WGA zostało po raz pierwszy porównane do spyware przez Laurena Weinsteina, założyciela organizacji People for Internet Responsibility (PFIR).
Weinstein zauważył, że WGA próbuje kontaktować się z serwerami Microsoftu przy każdym starcie systemu, nawet wtedy, jeśli jego legalność została juz przezeń stwierdzona. Spostrzeżenia te opisał na swoim blogu, pytając o to, czy takie działanie nie nosi cech oprogramowania szpiegującego.

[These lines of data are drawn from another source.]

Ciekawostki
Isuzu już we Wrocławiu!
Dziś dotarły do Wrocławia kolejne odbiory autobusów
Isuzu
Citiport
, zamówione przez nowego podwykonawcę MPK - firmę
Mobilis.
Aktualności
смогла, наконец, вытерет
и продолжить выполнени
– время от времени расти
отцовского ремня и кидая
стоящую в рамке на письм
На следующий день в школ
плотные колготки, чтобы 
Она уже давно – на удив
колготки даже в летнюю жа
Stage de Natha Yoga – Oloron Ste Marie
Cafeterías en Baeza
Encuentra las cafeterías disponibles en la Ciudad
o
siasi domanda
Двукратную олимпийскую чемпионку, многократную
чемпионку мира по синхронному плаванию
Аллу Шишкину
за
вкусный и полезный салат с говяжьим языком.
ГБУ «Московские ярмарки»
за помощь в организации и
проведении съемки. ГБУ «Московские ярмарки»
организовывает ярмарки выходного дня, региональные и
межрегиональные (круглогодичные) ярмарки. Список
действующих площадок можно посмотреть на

Czy rzeczywiście WGA może być porównane do spyware? Analitycy są ostrożni, ale nie zaprzeczają. Spyware, podobnie jak pornografię, trudno czasem zdefiniować - uważa Peter Firstbrook, analityk wpływowej firmy Gartner, cytowany przez serwis NewsFactor. Można to oceniać mierząc szkody, jakie oprogramowanie wyrządza użytkownikowi.
Z kolei Jonathan Penn z firmy Forrester mówi, że każdy przejaw kontaktów pomiędzy oprogramowaniem i jego sprzedawcą może wzbudzać wątpliwości tych, którym zależy na prywatności. W tym przypadku kontakty te były niepokojąco częste.
Przedstawiciele Microsoftu skontaktowali się z Weinsteinem i odbyli z nim dyskusje na ten temat. Ostatecznie firma z Redmond postanowiła wprowadzić zmiany do oprogramowania WGA. Teraz, będzie się ono kontaktowało z serwerami Microsoftu co 14 dni.